(Consignes):
**a.** Les affirmations (i), (ii) et (iii) concordent-elles avec le texte à lire ? Répondez par oui ou non pour chacune, en citant mot pour mot les termes du texte qui tranchent. (i) La mission « Livre 2010 » a été confiée à la direction du livre et de la lecture. (ii) La loi du 26 octobre 1946 s'applique dans les départements et régions d'outre-mer. (iii) La taxe spéciale additionnelle représente environ 20 % du prix du billet.
**b.** D'après le texte à lire, en quelle année le fonds d'aide au cinéma d'outre-mer a-t-il été créé ?
**c.** Recopiez chacune des questions que M. Joël Beaugendre adresse au ministre dans le texte à lire.

(Texte à lire):
*-*-*

Toutes ces questions sont actuellement examinées, sans tabous, dans le cadre de la mission « Livre 2010 » confiée à la direction du livre et de la lecture. Au moyen de tables rondes qui rassemblent tous les acteurs concernés, tant publics que privés, cette mission est chargée de faire des propositions sur les adaptations de la politique du livre rendues nécessaires notamment par le développement du numérique. Notre projet de bibliothèque numérique européenne vise non seulement à mettre en réseau les bibliothèques de l’Union européenne, mais à associer à ce travail de réflexion les auteurs et les éditeurs.

Dans le domaine du livre, il convient enfin de prêter la plus grande attention à la cohérence des décisions. Ainsi, la gratuité des ouvrages scolaires a, dans certaines régions, détruit la diversité du réseau des libraires et des éditeurs. Des décisions généreuses se retournent parfois contre ceux qu’elles sont censées aider !

M. Dominique Richard. Ce sont des dégâts collatéraux !

Mme la présidente. La parole est à M. Joël Beaugendre.

M. Joël Beaugendre. Monsieur le ministre, la loi du 26 octobre 1946 qui a créé le Centre national cinématographique ne s’applique pas dans les départements et régions d’outre-mer. Ainsi les exploitants-distributeurs n’y sont-ils pas assujettis à la taxe spéciale additionnelle perçue sur les billets d’entrée dans les salles de cinéma, taxe qui représente environ 12 % du prix du billet. Cette mesure a pour conséquence de priver la production, la distribution et l’exploitation cinématographiques d’aides financières au développement et à la modernisation des équipements et structures, notamment celles appartenant aux exploitants indépendants. Le vide juridique conforte des situations de monopole, pourtant dénoncées par le médiateur du cinéma et le Conseil de la concurrence, et pénalise les structures indépendantes, notamment les salles municipales des communes rurales qui souhaitent mettre le septième art à la portée de tous.

Par ailleurs, le fonds d’aide au cinéma d’outre-mer, créé en 2004, ne dispose pas d’une dotation significative pour favoriser la production cinématographique outre-mer. Il importe que celle-ci trouve sa place pleine et entière dans le cinéma français, afin qu’y soit exprimée toute la diversité culturelle de la France d’aujourd’hui. L’outre-mer doit par conséquent être doté de moyens financiers suffisants pour favoriser production et distribution.

Ainsi, monsieur le ministre, trois questions se posent à nous. Quelles actions entendez-vous mener pour assurer une égalité de traitement, en matière de production et distribution cinématographiques, entre l’outre-mer et la métropole ? L’exploitation des salles indépendantes fera-t-elle l’objet d’une attention plus soutenue de la part de l’État ? Enfin, le fonds d’aide au cinéma d’outre-mer disposera-t-il de moyens supplémentaires ?

Mme la présidente. La parole est à M. le ministre.

*-*-*

(Données disponibles):
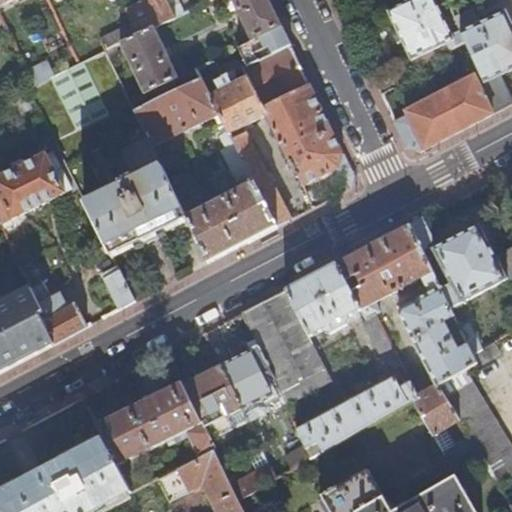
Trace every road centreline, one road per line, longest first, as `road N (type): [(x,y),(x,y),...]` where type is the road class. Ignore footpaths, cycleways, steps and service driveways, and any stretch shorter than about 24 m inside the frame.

*-*-*

(Réponses dans l'ordre):
**a.**
(i) Oui : « dans le cadre de la mission « Livre 2010 » confiée à la direction du livre et de la lecture ».
(ii) Non : « ne s’applique pas dans les départements et régions d’outre-mer ».
(iii) Non : « taxe qui représente environ 12 % du prix du billet ».

**b.** En 2004.

**c.**
1. Quelles actions entendez-vous mener pour assurer une égalité de traitement, en matière de production et distribution cinématographiques, entre l’outre-mer et la métropole ?
2. L’exploitation des salles indépendantes fera-t-elle l’objet d’une attention plus soutenue de la part de l’État ?
3. Enfin, le fonds d’aide au cinéma d’outre-mer disposera-t-il de moyens supplémentaires ?